* _Task_: Reproduce verbatim all of the data given below, but do not carry over the images.

[Dataset records]

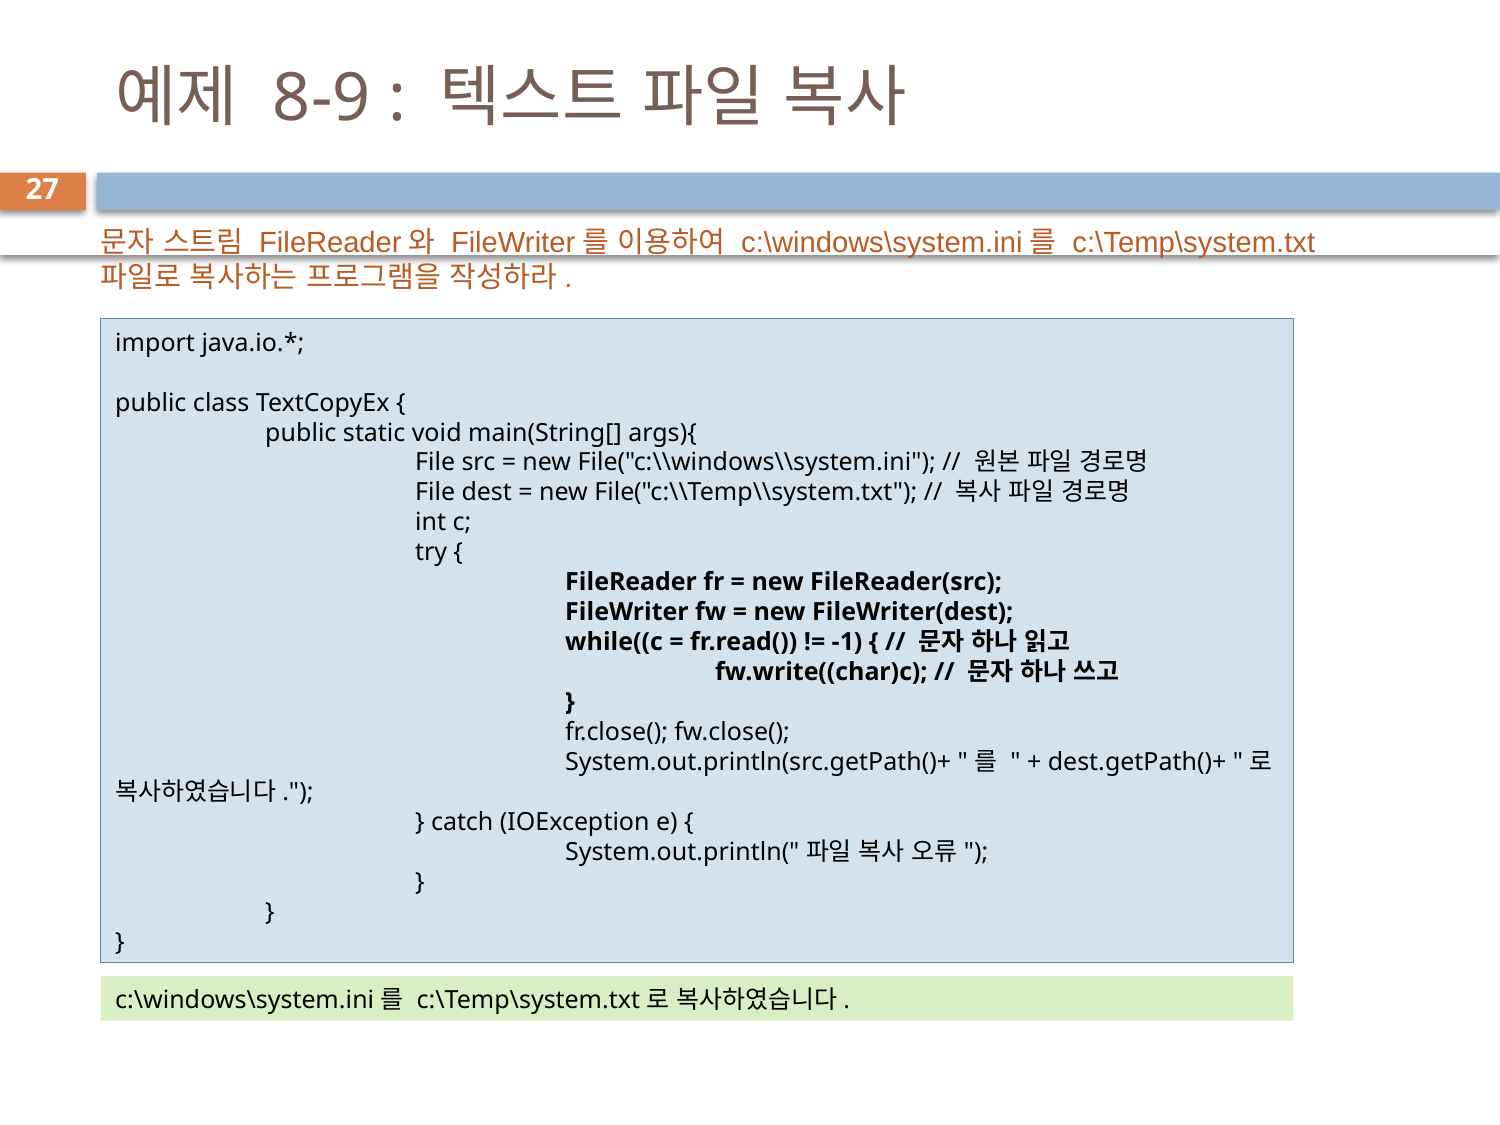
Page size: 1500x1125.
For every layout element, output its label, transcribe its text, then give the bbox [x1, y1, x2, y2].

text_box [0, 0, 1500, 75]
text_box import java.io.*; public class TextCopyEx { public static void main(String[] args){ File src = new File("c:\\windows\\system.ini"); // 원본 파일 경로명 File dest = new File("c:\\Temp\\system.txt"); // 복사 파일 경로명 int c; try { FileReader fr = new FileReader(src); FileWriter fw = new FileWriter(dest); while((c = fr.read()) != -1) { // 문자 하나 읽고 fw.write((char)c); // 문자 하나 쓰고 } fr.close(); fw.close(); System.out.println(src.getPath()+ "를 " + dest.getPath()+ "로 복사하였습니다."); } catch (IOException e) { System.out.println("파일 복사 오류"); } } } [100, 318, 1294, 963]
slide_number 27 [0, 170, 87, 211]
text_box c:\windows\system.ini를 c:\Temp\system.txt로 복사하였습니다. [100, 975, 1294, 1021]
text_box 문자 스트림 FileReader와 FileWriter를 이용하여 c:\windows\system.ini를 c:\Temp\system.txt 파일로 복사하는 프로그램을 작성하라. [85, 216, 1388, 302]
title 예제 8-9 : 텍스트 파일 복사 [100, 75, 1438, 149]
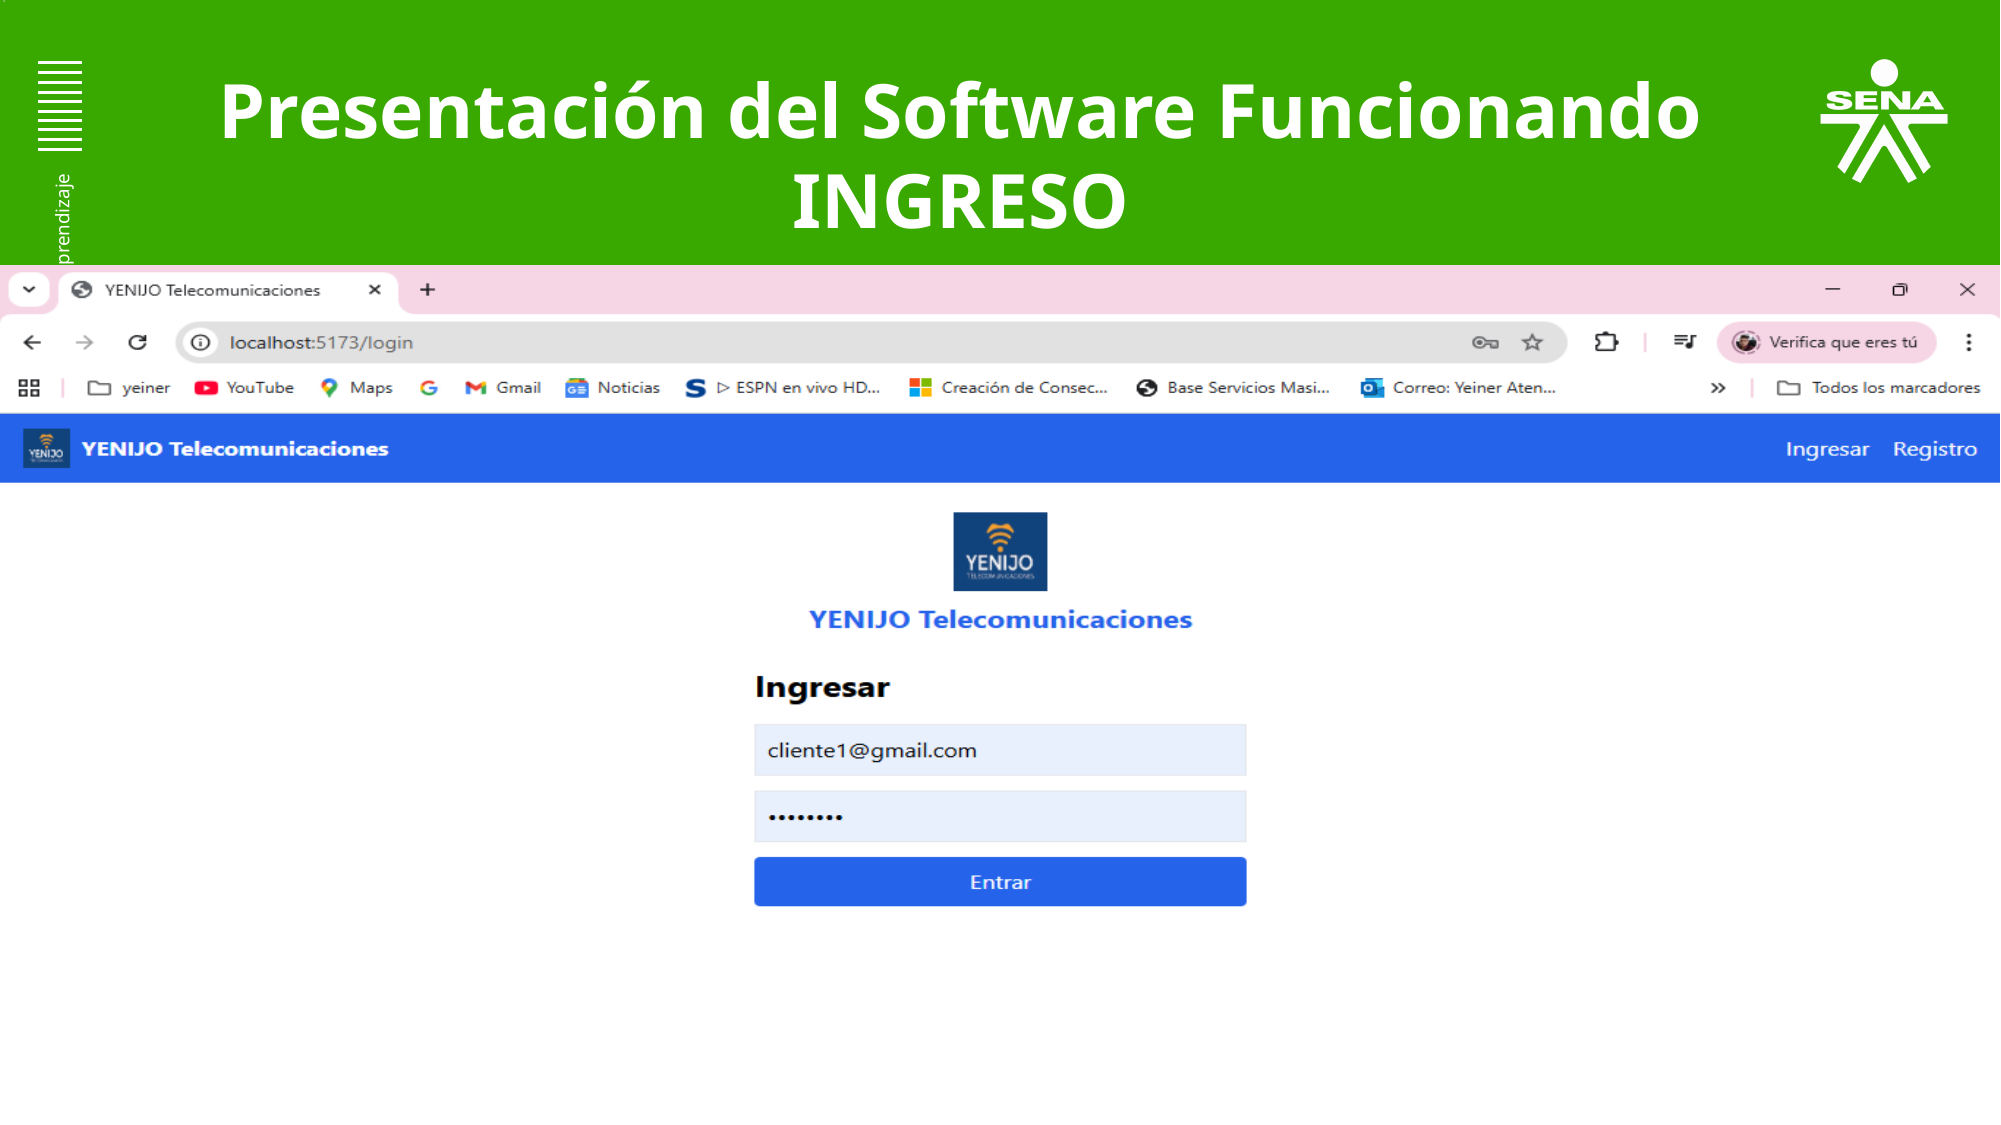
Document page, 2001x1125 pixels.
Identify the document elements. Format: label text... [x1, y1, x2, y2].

* _Answer to the exercise_:
Page size: 1500x1125.
For every layout element, output its label, transcribe its text, then give the bbox [x1, y1, x2, y2].

text_box [0, 0, 1500, 75]
text_box import java.io.*; public class TextCopyEx { public static void main(String[] args){ File src = new File("c:\\windows\\system.ini"); // 원본 파일 경로명 File dest = new File("c:\\Temp\\system.txt"); // 복사 파일 경로명 int c; try { FileReader fr = new FileReader(src); FileWriter fw = new FileWriter(dest); while((c = fr.read()) != -1) { // 문자 하나 읽고 fw.write((char)c); // 문자 하나 쓰고 } fr.close(); fw.close(); System.out.println(src.getPath()+ "를 " + dest.getPath()+ "로 복사하였습니다."); } catch (IOException e) { System.out.println("파일 복사 오류"); } } } [100, 318, 1294, 963]
slide_number 27 [0, 170, 87, 211]
text_box c:\windows\system.ini를 c:\Temp\system.txt로 복사하였습니다. [100, 975, 1294, 1021]
text_box 문자 스트림 FileReader와 FileWriter를 이용하여 c:\windows\system.ini를 c:\Temp\system.txt 파일로 복사하는 프로그램을 작성하라. [85, 216, 1388, 302]
title 예제 8-9 : 텍스트 파일 복사 [100, 75, 1438, 149]
Document page, 2001x1125 pixels.
Identify the document elements. Format: label text... [x1, y1, x2, y2].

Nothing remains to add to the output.